You don’t need to be an artist to draw an effective garden plan. The sketch just needs to capture the location of doorways, a proposed path, a potential border, and which zones are needed for watering, pruning, and use. This is not a work that needs to be displayed to anyone. It’s a thinking tool, so that you don’t dig before you plan, plant before you plot, or cram too much into a small space.
Start with permanent elements of the site: the house, the wall or fence, the gate, steps, windows, existing trees, patios, the shed, any hardscape. Sketch the shape of these elements and just give them names. The patio is a rectangle. The fence is a line. The tree is a circle. Proportions don’t need to be perfect at this stage, but don’t get completely out of whack: a narrow path alongside the house should be narrower than a lawn.
If you can, include some dimensions, however basic. Measure the length of the wall or fence, the width of the path, the depth of a planned bed, or the distance between the house door and a proposed bench. You’ll be amazed at how much better your planning is once you actually measure the site. Many amateurs skip this step because they think of measurements as “too technical.” Without measurements, your sketch can turn into a fantasy, with shrubs squeezed into tiny spaces and paths so tight that it’s hard to get through them.
After the permanent features are down, make a few copies, or place tracing paper over your first plan and do it again. Try out a meandering path. Or a straighter route. Make another copy with a larger planting bed and smaller lawn. Move the seating group, place the focal point elsewhere, widen the bed, and so on. It’s a whole lot simpler to make changes to a plan on paper than in the landscape. And you’ll soon see if your plan feels peaceful, or gets busy as soon as you add a path, bed, container, and plantings.
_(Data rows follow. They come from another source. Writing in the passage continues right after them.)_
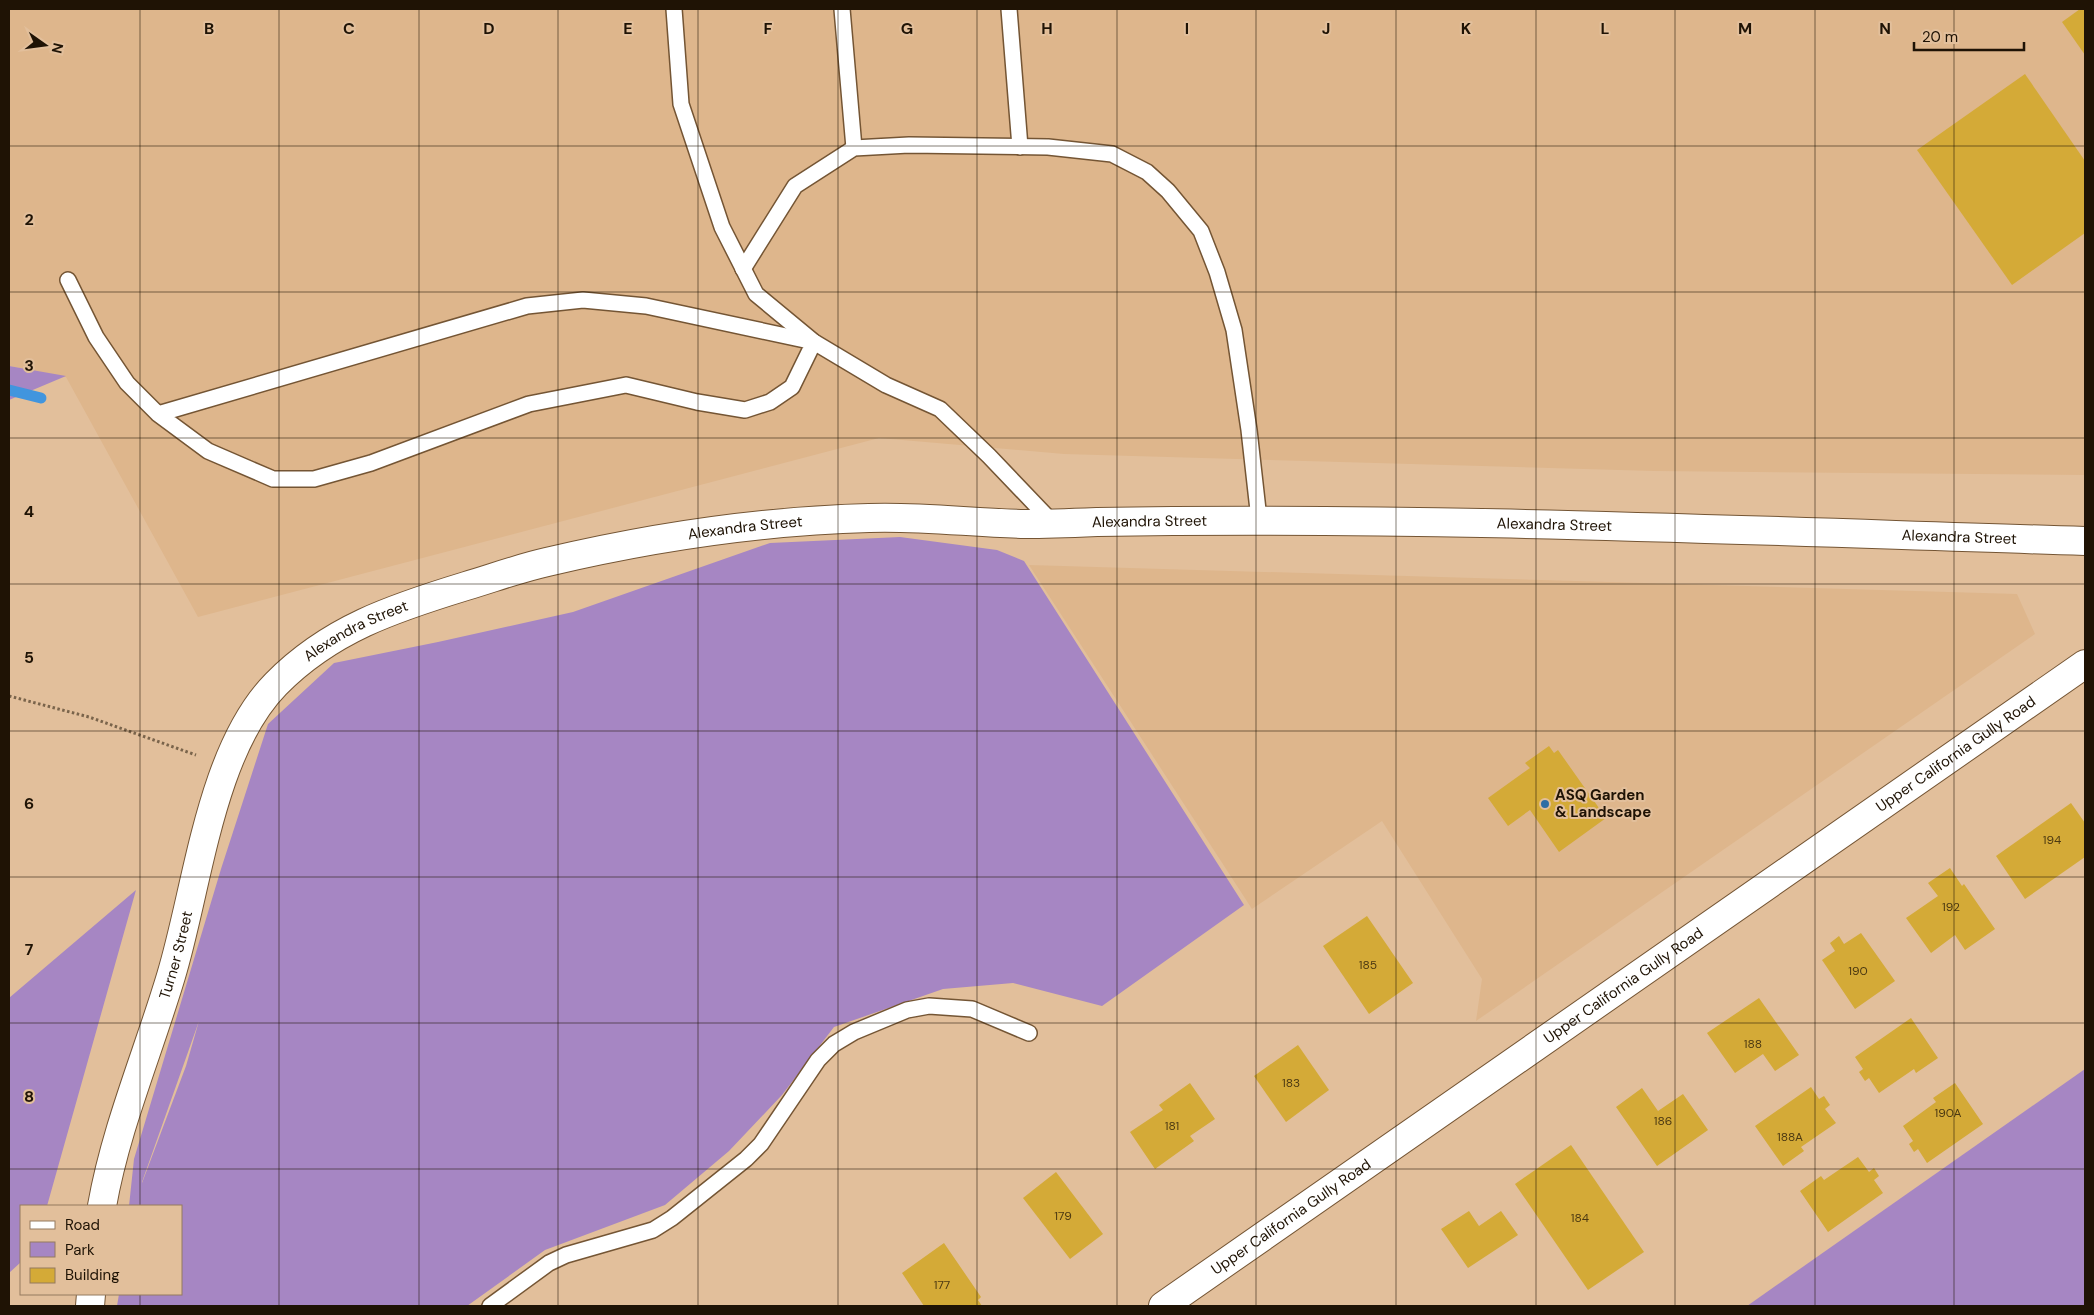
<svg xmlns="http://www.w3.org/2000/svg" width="2094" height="1315" font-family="'DM Sans',sans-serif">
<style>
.built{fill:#deb68c}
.green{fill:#a686c3;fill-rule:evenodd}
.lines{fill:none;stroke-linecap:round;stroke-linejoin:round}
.stream{stroke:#4195de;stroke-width:11}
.building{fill:#d4aa37}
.lane-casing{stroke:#745534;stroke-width:18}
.street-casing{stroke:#745534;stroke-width:30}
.secondary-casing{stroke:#745534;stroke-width:30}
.path{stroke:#7a644b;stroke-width:3;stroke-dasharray:2.5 2.5;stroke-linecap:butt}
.lane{stroke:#fff;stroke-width:15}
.street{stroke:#fff;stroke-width:28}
.secondary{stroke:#fff;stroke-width:28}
.grid{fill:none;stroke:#1f1305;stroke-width:1;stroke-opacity:0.55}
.poi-dot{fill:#306ea5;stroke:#e2bf9b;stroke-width:2}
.labels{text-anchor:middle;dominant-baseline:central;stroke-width:4;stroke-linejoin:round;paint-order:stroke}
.number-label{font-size:12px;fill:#4c3912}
.street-label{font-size:15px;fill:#1f1305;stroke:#e2bf9b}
.poi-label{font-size:15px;font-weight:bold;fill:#1f1305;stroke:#e2bf9b;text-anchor:start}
.grid-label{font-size:16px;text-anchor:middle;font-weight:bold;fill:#1f1305;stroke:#e2bf9b;stroke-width:4;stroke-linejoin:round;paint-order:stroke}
</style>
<rect width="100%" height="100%" fill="#e2bf9b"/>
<g class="built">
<polygon points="9,9 2085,9 2085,475 1654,471 1064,454 879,438 198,617 66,377 9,366"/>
<polygon points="1029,565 2017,594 2035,634 1476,1021 1482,979 1382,821 1252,909"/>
</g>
<g class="green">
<polygon points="9,366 66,376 9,400"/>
<path d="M900,537L997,550L1024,561L1244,905L1102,1006L1013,983L943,989L834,1027L782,1095L729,1151L665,1205L545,1250L467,1306H117L119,1294H181V1206H129L134,1159L221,869L268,724L334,663L438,642L573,612L770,543ZM199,1021L186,1066L142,1183V1182Z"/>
<polygon points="136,890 47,1206 21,1206 21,1262 9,1273 9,998"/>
<polygon points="2085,1069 2085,1306 1747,1306"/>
</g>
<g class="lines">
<polyline class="stream" points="9,390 41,398"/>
</g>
<g class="building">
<polygon points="2080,9 2085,9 2085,55 2062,22"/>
<polygon points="2025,74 2085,161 2085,233 2012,285 1917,150"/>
<polygon points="1549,746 1554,753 1558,750 1606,818 1559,852 1530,810 1508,826 1488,798 1530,768 1525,763"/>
<polygon points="2071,803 2085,823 2085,857 2025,899 1996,856"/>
<polygon points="1950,868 1962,886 1964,884 1995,929 1965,950 1955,935 1931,953 1906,918 1938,896 1928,883"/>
<polygon points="1367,916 1413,983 1369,1014 1323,946"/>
<polygon points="1861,933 1895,981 1855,1009 1822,960 1835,951 1830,943 1839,936 1844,944"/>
<polygon points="1759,998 1799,1055 1775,1071 1763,1054 1735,1073 1707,1033"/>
<polygon points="1911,1018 1938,1058 1916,1073 1914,1069 1879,1093 1869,1078 1865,1081 1859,1072 1863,1069 1855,1057"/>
<polygon points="1298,1045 1329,1090 1286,1122 1254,1076"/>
<polygon points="1190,1083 1215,1119 1190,1136 1194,1141 1155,1169 1130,1132 1163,1110 1159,1105"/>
<polygon points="1955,1083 1983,1124 1927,1163 1918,1149 1914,1152 1909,1144 1913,1141 1903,1126 1936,1102 1933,1098"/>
<polygon points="1811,1087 1819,1099 1824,1096 1830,1105 1825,1109 1836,1123 1801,1147 1804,1151 1783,1166 1755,1126"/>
<polygon points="1642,1088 1658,1111 1683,1094 1708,1130 1657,1166 1616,1107"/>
<polygon points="1571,1145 1644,1252 1588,1290 1515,1184"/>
<polygon points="1858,1157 1869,1172 1874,1168 1879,1176 1874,1180 1883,1193 1828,1232 1800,1191 1821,1176 1824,1180"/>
<polygon points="1056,1172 1103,1234 1070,1259 1023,1198"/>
<polygon points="1469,1211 1479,1226 1501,1211 1518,1235 1468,1268 1441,1229"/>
<polygon points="944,1243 981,1297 978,1300 982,1306 924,1306 902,1273"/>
</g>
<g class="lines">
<defs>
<g id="lane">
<polyline points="674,9 681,104 722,227 756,294 814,342 886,385 940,409 989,456 1053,523"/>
<polyline points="842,9 854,148"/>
<polyline points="1009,9 1020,147"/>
<polyline points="743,269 795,186 854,148 909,145 1048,147 1112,154 1147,172 1168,191 1201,231 1217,272 1234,330 1249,430 1259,519"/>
<polyline points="68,280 96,337 127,383 158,414 208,451 273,479 314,479 371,463 529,404 626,385 697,402 745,410 770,402 792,387 814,342 646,306 583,300 527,306 158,414"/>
<polyline points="490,1306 549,1263 566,1255 653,1230 672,1218 746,1159 761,1144 818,1060 834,1044 854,1032 907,1010 929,1006 972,1009 1029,1033"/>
</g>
<g id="street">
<path id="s1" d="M102,1206C116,1127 148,1053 171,976C198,887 210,751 276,684C330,629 394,608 466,586C493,578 520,568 547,562C653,537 760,521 869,518C921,516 973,523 1025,524C1049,524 1073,523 1097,522C1427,516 1756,531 2085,541"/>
<polyline points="90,1306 91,1294"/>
</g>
<g id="secondary">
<path id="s2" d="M1163,1306L2085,664"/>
</g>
</defs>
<use href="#lane" class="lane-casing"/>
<use href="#street" class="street-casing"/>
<use href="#secondary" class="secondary-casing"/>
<polyline class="path" points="9,696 89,717 196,755"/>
<use href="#lane" class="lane"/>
<use href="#street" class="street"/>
<use href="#secondary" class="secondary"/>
</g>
<path class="grid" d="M140,9V1206M279,9V1306M419,9V1306M558,9V1306M698,9V1306M838,9V1306M977,9V1306M1117,9V1306M1256,9V1306M1396,9V1306M1536,9V1306M1675,9V1306M1815,9V1306M1954,9V1306M9,146H2085M9,292H2085M9,438H2085M9,584H2085M9,731H2085M9,877H2085M9,1023H2085M9,1169H2085M140,1294V1306"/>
<circle class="poi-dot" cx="1545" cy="804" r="5"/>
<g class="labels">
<g class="number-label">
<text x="2052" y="840">194</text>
<text x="1951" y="907">192</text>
<text x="1368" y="965">185</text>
<text x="1858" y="971">190</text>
<text x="1753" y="1044">188</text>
<text x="1291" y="1083">183</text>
<text x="1948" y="1113">190A</text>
<text x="1663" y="1121">186</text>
<text x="1172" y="1126">181</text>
<text x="1790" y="1137">188A</text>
<text x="1063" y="1216">179</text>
<text x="1580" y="1218">184</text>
<text x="942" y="1285">177</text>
</g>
<g class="street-label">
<text stroke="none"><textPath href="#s1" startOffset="1461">Alexandra Street</textPath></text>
<text stroke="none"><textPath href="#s1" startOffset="1866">Alexandra Street</textPath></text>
<text stroke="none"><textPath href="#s1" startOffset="1056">Alexandra Street</textPath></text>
<text stroke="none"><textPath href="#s1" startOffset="2271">Alexandra Street</textPath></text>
<text stroke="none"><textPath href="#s1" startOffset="651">Alexandra Street</textPath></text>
<text stroke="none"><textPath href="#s2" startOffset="966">Upper California Gully Road</textPath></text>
<text stroke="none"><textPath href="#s1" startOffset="262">Turner Street</textPath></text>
<text stroke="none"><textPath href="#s2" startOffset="561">Upper California Gully Road</textPath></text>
<text stroke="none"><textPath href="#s2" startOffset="156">Upper California Gully Road</textPath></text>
</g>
<g class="poi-label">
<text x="1555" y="795">ASQ Garden<tspan x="1555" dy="17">&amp; Landscape</tspan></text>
</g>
</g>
<g class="grid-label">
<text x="209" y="34">B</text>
<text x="349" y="34">C</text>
<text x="489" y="34">D</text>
<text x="628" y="34">E</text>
<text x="768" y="34">F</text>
<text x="907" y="34">G</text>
<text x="1047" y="34">H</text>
<text x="1187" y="34">I</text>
<text x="1326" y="34">J</text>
<text x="1466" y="34">K</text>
<text x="1605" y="34">L</text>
<text x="1745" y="34">M</text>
<text x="1885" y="34">N</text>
<text x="29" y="225">2</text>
<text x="29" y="371">3</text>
<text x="29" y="517">4</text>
<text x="29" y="663">5</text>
<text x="29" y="809">6</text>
<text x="29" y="955">7</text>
<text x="29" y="1102">8</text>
</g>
<rect width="2094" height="1315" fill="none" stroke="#1f1305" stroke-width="20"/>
<rect x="20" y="1205" width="162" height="90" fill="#e2bf9b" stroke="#947a5f"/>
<rect x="30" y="1221" width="25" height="8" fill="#ffffff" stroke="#947a5f"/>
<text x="65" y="1230" font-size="15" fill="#1f1305">Road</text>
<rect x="30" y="1242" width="25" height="15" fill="#a686c3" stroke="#947a5f"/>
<text x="65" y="1255" font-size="15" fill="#1f1305">Park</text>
<rect x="30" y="1268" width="25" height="15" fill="#d4aa37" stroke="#947a5f"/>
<text x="65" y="1280" font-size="15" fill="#1f1305">Building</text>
<g transform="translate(45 45) rotate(104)" stroke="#e2bf9b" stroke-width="4" paint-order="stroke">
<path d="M0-4L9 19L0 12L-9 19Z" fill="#1f1305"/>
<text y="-8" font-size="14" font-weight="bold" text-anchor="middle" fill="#1f1305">N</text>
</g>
<path d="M1914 42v8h110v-8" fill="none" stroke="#1f1305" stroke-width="2.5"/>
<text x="1922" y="42" font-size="15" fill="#1f1305" stroke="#e2bf9b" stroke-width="4" paint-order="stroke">20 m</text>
</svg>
Plant markings don’t have to be detailed either. Instead of drawing individual leaves or flower heads, you can use circles, ovals, or loose clusters to indicate groups of plants. Make shrubs big circles, smaller for perennials, and flat shapes for groundcover or ornamental grasses. Allow plenty of “white space” between symbols to leave room for the mature plants and working room for the maintenance. Don’t have all the symbols touching, or it will be really hard when you go to plant the garden. On your plan, white space may equal working space.
Try following a path of movement around the plan with your finger. From the door to the gate. From the seating area to where you store your hose. From the pathway to the border where the plants will need pruning. See what areas may be obstructed, or hard to get at. Look at views from the windows and seating. Do they all have a focus? Should there be something visible? Should your shrubs or trees block those sights? Is your plan going to make the garden too difficult to clean, water, and transport your tools?
You’re done with your garden plan when it helps you figure out your next step, not when it looks nice. You’ll likely end up with crossed-out beds, arrows, and several drafts of the same plan for your small yard. That’s okay. A simple garden plan gives you a chance to work out the scale, the space, and the movement before you turn a paper plan into a physical garden. The plan is worth keeping around when you’re comparing plant tags, thinking about paths, and so on. The best sketch is one that keeps the physical space before you.